The contractors lifted our old house off its crumbling foundations last June. They poured concrete, built new walls, and lowered the thing in July. Windows arrived in August. In September, we decided we needed a new roof and vaulted ceilings over the kitchen. We wrote more checks, and I fretted into October. Was this house going to be an expensive machine for unhappiness? Was it even on the right street? This last question, I soon found out, is just as important as the shape of the house, and the answer is tied to how we feel about the Joneses.

Stanford biologist Robert Sapolsky has found that low-ranking baboons get stressed out under the constant, threatening frowns of alpha males. Their bodies respond by pumping out hormones that are terrific for powering short sprints away from aggressors but terrible for long-term health. Sapolsky pointed out to me that humans are affected by status just as much as other primates are. For example, a study of thousands of British civil servants found that bureaucrats with lower social ranking died younger than their superiors. In the United States, the poor are sickest in cities where income disparity is widest, suggesting that merely feeling poor can hurt us.

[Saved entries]
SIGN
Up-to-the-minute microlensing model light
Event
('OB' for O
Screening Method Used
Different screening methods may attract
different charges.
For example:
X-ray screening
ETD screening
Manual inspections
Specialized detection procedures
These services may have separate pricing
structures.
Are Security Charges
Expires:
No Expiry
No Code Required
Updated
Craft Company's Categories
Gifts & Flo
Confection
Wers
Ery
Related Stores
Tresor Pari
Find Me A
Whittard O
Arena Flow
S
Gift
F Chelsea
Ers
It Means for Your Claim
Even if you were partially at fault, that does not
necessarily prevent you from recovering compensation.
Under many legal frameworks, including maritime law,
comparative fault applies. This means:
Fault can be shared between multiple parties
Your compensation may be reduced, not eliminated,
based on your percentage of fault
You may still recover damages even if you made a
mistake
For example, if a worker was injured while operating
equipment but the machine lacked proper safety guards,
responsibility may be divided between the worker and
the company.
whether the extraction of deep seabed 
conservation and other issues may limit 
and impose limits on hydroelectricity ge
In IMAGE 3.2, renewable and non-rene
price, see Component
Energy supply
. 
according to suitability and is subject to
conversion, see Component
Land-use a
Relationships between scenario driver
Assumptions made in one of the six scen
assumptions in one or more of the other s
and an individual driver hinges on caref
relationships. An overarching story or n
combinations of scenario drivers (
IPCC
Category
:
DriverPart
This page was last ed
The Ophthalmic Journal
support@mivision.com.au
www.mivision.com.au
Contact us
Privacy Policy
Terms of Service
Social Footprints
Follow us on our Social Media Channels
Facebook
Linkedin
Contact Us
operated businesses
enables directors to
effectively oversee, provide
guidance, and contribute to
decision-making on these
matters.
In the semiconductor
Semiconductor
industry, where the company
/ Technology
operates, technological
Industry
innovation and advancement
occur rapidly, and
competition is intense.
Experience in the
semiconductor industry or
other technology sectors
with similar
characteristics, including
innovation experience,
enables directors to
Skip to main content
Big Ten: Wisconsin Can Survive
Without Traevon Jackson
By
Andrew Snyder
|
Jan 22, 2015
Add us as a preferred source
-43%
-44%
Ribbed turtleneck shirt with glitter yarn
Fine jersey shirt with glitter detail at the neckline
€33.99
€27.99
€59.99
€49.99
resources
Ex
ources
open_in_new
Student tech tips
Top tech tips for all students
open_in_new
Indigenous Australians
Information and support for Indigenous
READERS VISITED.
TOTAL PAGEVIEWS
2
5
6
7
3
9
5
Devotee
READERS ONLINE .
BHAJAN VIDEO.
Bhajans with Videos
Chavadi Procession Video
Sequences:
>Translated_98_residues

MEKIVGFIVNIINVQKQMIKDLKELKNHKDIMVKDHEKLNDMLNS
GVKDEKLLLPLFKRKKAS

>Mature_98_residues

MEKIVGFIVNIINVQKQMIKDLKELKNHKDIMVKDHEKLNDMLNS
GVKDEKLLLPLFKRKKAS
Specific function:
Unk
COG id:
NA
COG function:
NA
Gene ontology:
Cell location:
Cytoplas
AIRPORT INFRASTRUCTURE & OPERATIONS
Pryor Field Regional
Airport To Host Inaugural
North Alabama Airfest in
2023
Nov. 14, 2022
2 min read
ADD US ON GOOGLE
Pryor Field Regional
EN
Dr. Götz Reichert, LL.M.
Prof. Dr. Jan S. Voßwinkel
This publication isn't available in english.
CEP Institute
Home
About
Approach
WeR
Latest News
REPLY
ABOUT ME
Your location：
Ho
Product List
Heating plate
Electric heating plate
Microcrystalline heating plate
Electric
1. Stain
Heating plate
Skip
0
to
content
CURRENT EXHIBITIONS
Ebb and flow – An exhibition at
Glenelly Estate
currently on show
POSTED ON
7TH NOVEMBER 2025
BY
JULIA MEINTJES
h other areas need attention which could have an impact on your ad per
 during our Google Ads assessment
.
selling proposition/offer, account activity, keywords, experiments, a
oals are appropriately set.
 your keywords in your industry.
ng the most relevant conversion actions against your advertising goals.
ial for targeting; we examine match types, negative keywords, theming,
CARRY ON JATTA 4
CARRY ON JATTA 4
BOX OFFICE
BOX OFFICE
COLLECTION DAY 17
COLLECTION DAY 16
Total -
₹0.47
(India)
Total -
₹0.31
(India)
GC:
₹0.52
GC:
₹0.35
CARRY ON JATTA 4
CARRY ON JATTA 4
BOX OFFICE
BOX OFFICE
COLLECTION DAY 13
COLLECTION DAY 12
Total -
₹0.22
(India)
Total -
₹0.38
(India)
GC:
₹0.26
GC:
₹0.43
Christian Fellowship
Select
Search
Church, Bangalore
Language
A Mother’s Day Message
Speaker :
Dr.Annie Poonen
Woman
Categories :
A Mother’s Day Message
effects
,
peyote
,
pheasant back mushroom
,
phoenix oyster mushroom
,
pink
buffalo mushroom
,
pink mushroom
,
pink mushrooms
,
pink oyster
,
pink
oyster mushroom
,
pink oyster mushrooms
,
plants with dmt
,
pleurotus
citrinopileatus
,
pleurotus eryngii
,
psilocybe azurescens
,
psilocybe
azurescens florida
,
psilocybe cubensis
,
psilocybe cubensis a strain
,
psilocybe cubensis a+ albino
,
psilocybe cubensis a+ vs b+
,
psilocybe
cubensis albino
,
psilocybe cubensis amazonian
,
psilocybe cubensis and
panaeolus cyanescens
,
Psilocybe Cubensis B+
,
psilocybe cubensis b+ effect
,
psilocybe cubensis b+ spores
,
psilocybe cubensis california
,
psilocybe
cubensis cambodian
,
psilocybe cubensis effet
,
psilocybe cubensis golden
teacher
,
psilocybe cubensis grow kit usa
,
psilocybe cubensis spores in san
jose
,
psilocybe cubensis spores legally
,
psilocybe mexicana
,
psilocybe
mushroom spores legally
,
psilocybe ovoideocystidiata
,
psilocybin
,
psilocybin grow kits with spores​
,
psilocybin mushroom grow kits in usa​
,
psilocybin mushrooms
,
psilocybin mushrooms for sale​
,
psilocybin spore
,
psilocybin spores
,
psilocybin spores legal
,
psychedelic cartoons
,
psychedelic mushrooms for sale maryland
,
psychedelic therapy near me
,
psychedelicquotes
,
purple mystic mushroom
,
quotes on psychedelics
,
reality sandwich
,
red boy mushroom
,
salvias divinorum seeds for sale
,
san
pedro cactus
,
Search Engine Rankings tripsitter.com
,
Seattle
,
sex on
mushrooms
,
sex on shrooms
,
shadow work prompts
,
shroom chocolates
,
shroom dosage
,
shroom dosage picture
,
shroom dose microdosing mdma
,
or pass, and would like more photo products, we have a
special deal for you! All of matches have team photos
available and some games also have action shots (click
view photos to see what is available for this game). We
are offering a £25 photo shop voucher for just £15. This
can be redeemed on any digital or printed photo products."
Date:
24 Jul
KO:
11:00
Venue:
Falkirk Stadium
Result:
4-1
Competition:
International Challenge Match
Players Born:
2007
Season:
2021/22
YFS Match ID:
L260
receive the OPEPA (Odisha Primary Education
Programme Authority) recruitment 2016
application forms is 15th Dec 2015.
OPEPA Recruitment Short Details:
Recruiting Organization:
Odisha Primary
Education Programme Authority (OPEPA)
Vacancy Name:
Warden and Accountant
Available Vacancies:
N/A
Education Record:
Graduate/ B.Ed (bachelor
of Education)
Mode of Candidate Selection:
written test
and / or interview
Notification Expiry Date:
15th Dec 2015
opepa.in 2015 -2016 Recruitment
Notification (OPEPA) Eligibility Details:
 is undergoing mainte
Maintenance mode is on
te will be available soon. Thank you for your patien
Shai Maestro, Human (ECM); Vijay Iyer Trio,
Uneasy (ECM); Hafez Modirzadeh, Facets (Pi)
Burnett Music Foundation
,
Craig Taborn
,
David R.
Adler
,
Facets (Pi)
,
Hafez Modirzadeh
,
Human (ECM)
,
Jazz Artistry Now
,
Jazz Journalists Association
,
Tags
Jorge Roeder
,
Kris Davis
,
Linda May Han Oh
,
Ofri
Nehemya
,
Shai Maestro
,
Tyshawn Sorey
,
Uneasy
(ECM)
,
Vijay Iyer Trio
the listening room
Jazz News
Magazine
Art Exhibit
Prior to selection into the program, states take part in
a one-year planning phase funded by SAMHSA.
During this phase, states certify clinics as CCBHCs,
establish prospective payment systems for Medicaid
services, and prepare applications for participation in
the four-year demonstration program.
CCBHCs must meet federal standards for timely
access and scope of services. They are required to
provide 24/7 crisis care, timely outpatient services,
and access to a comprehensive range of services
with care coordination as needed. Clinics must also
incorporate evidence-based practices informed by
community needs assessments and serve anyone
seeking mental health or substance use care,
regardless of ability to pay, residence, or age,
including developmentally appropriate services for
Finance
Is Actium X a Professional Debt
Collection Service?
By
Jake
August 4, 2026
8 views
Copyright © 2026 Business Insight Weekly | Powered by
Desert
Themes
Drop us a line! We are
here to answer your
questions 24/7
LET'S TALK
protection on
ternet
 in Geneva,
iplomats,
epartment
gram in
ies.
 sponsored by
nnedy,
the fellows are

Try it:
Using the renovation passage, answer each question on its own line.
1. In which month did the windows arrive?
2. What animals did Robert Sapolsky find get stressed out under the frowns of alpha males?
3. In the study of British civil servants, which bureaucrats died younger than their superiors?
None of the items are needed.

Response for this exercise:
1. August
2. Low-ranking baboons
3. Those with lower social ranking